About the job
As part of our team, you will help to accelerate and optimize our progress in developing multi-modal generative foundation models for multiscale biology. We are open to hiring either a Machine Learning Scientist or Machine Learning Engineer. In either role, you will be an integral part of our multidisciplinary teams building the computational platforms that will enable Altos to achieve its mission. You will partner and collaborate with other Machine Learning Scientists and Engineers across the Institute of Computation to contribute to the Altos research and translation ecosystem. Focussing on designing and building state-of-the-art multimodal foundation models that tackle biological questions and aid in the discovery of novel interventions for aging and disease.
Responsibilities
Machine Learning Engineer
- As a Machine Learning Engineer you will focus on building, deploying and optimizing machine learning models at scale.
- Pre-train and fine-tune large-scale machine learning systems using multimodal biological data and natural language inputs.
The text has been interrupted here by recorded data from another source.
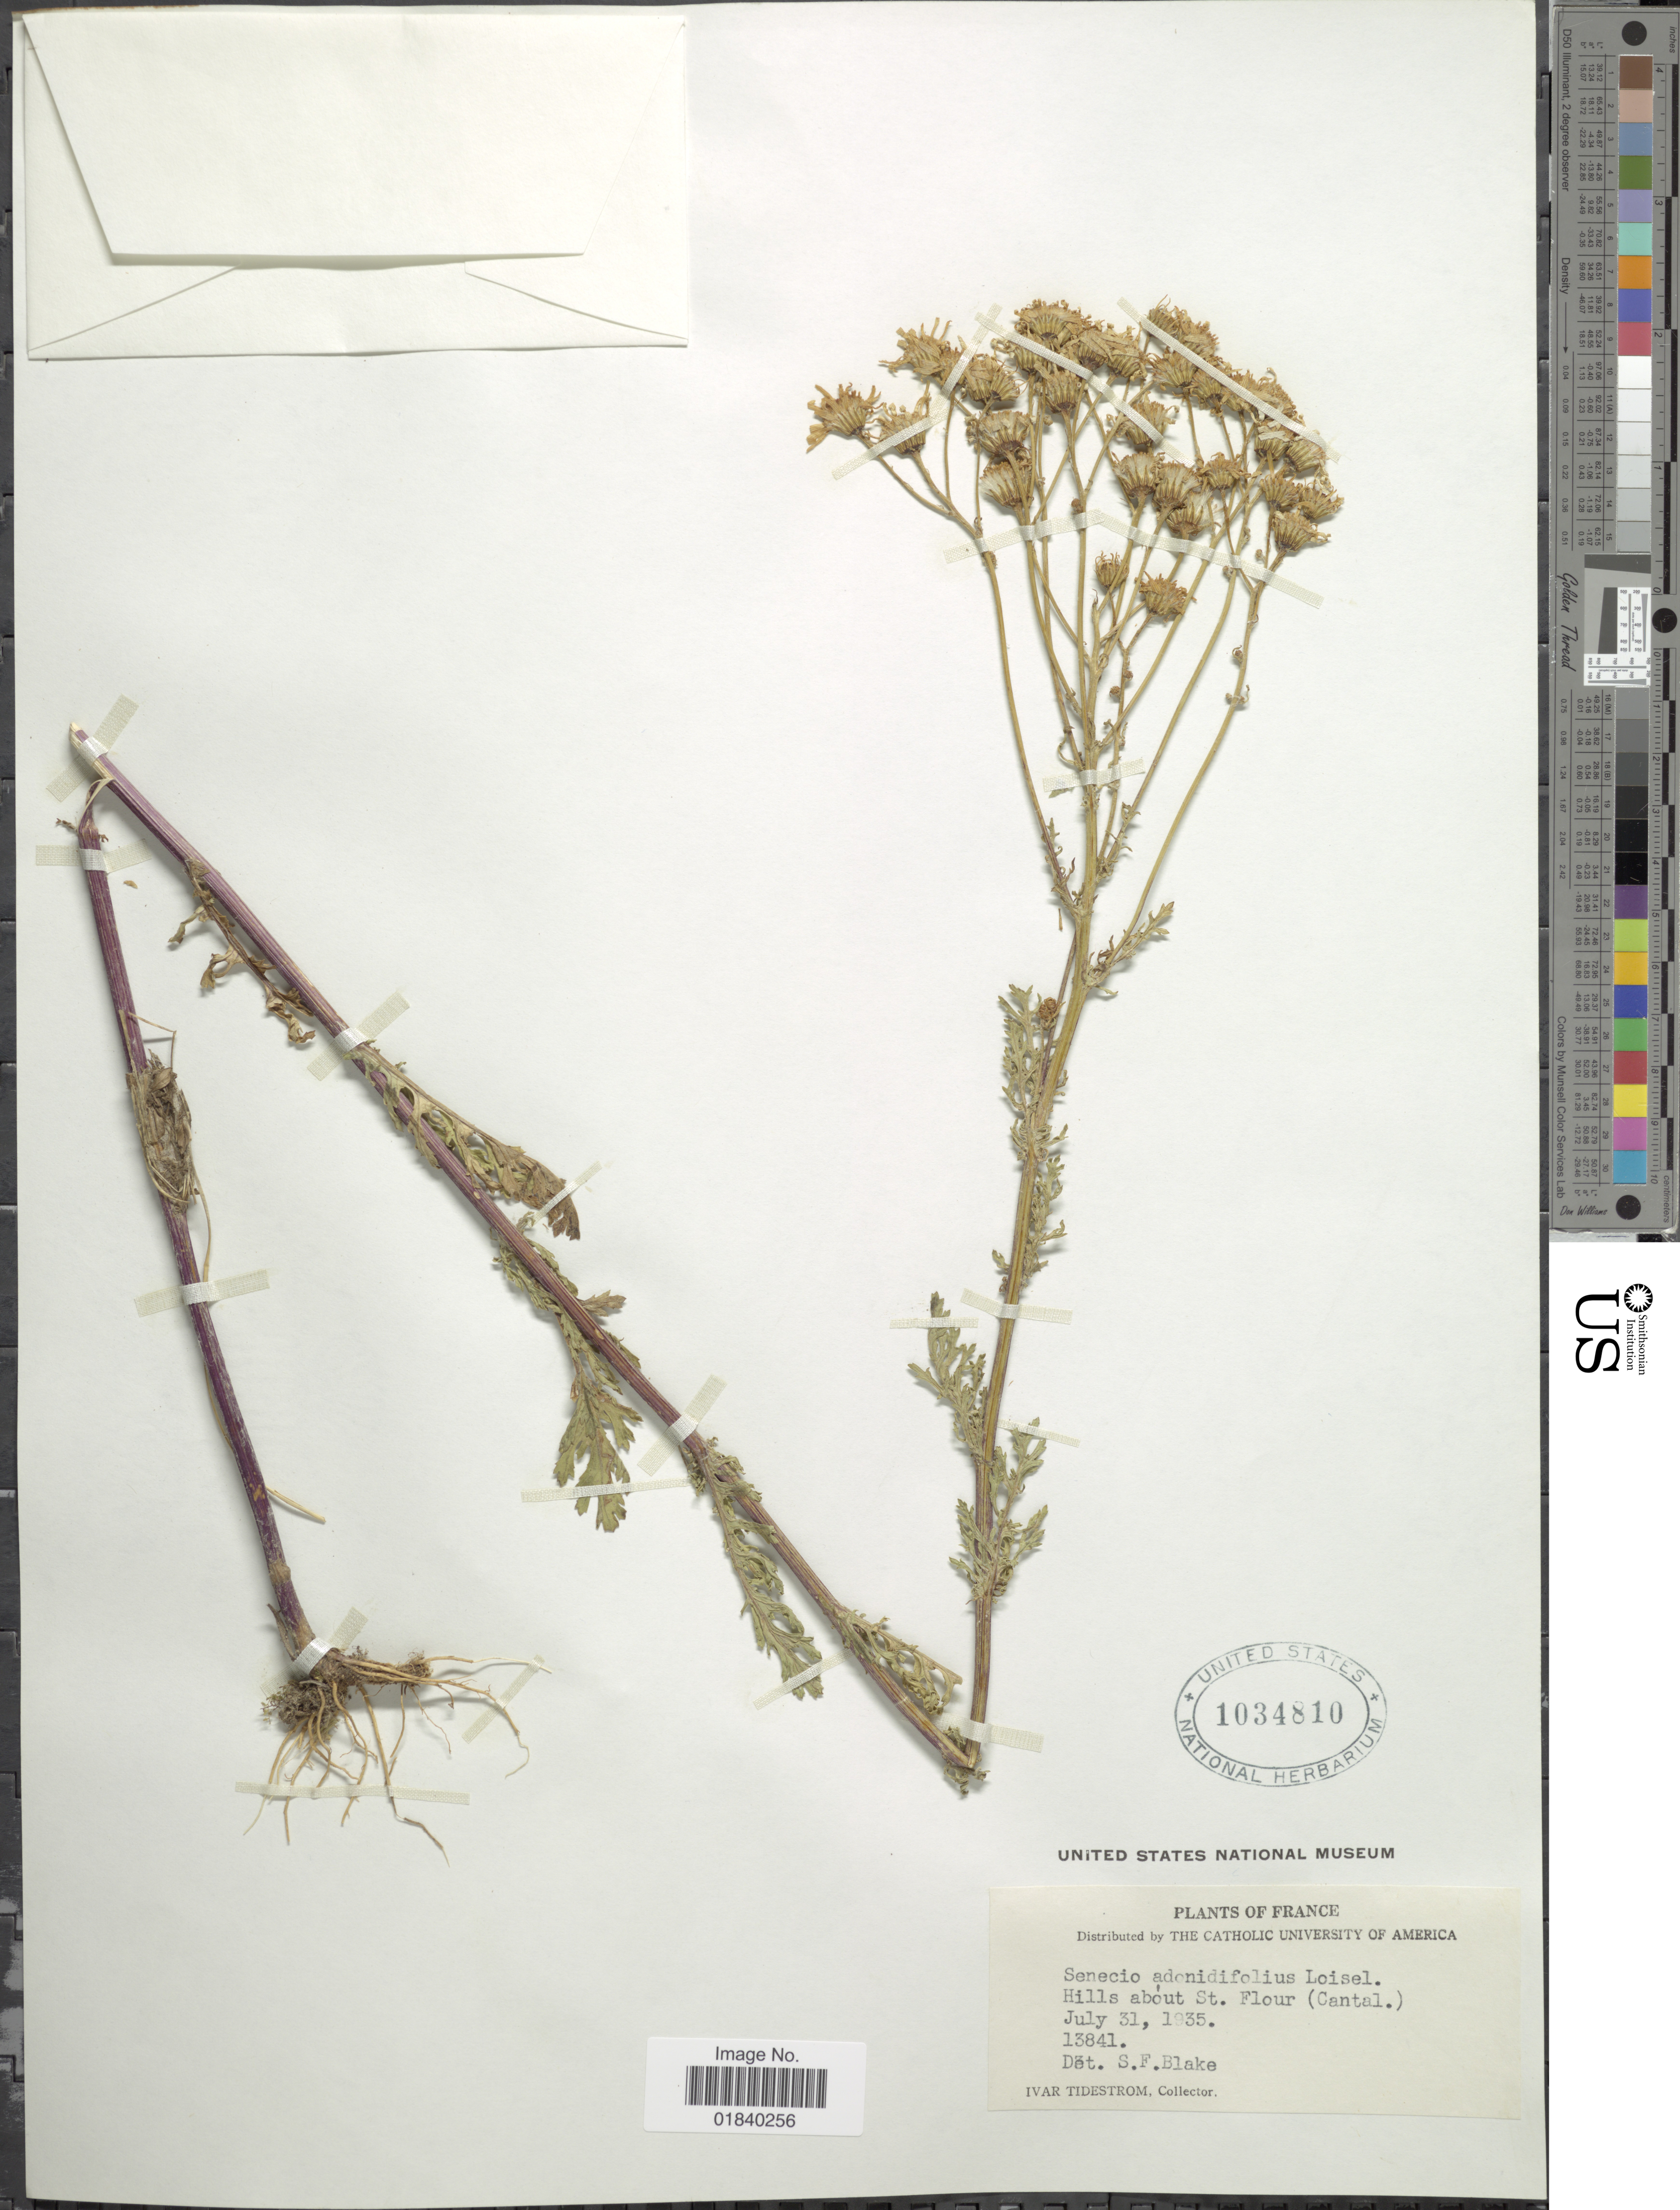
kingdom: Plantae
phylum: Tracheophyta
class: Magnoliopsida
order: Asterales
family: Asteraceae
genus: Jacobaea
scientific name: Jacobaea adonidifolia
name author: (Loisel.) Pelser & Veldkamp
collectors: I. F. Tidestrom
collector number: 13841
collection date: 1935-07-31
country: France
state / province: Auvergne-Rhône-Alpes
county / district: Cantal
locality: France. Hills about St. Flour (Cantal).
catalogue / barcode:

- Develop efficient data loading strategy and performance tracking to train large models with distributed training across multiple nodes
- Ability to apply software engineering skills to develop reliable, scalable, performant distributed systems in a cloud environment.
Machine Learning Scientist
- The ideal candidate will be able to use their experience to focus on designing, developing and evaluating state of the art foundation models, at scale, to benefit the research.
- Pre-train and fine-tune large-scale machine learning systems using multimodal biological data and natural language inputs.
- You will be able to gain insights, based on theory, deep research and the mathematical underpinnings of your work.
- Be experienced in using AI as a tool to accelerate your research.
- Can apply strong coding experience to model development using existing languages(s) and framework(s)
Qualifications
Minimum
Machine Learning Engineer
- MS in Computer Science, Statistics, Machine Learning, Artificial Intelligence, or a related discipline
- 0-5 years of relevant work experience in either an academic or industry setting
- Very strong programming skills, including experience with Python and deep learning libraries (PyTorch, Hugging Face Transformers, H-F Datasets, H-F Accelerate)
- Ideally, experience in a distributed training framework, like DDP, FSDP, Deepspeed, Megatron, or HuggingFace Accelerate, Ray.
- Expertise in a subset of the following: transformers, natural language processing, multi-modality in language and/or in biology, diffusion models.
Machine Learning Scientist
- PhD in Computer Science / Machine Learning or similar fields
- 0-5 years of relevant work experience in either an academic or industry setting.
- Prior experience in developing and implementing novel generative AI models in a subset of the following: transformers, multi-modality, diffusion models.
- Can demonstrate a deep understanding and expertise of Machine Learning Principles and how they apply to different models
- Very strong programming skills, including experience with Python and deep learning libraries (PyTorch, Hugging Face Transformers, H-F Datasets, H-F Accelerate)
- Strong track record of published peer reviewed innovative AI/ML research
- Experience writing production-quality code with modern machine learning frameworks such as PyTorch, TensorFlow, JAX, or similar;
- Experience with multi-GPU and distributed training at scale;
Preferred
Familiarity with multimodal data integration, including early and/or late fusion strategies.
Track record of ML applied to NGS data (e.g.RNA-seq, ATAC-seq, ChIP-seq, DNA methylation), biological imaging modalities (e.g. microscopy, H&E, IF), and/or spatial transcriptomics.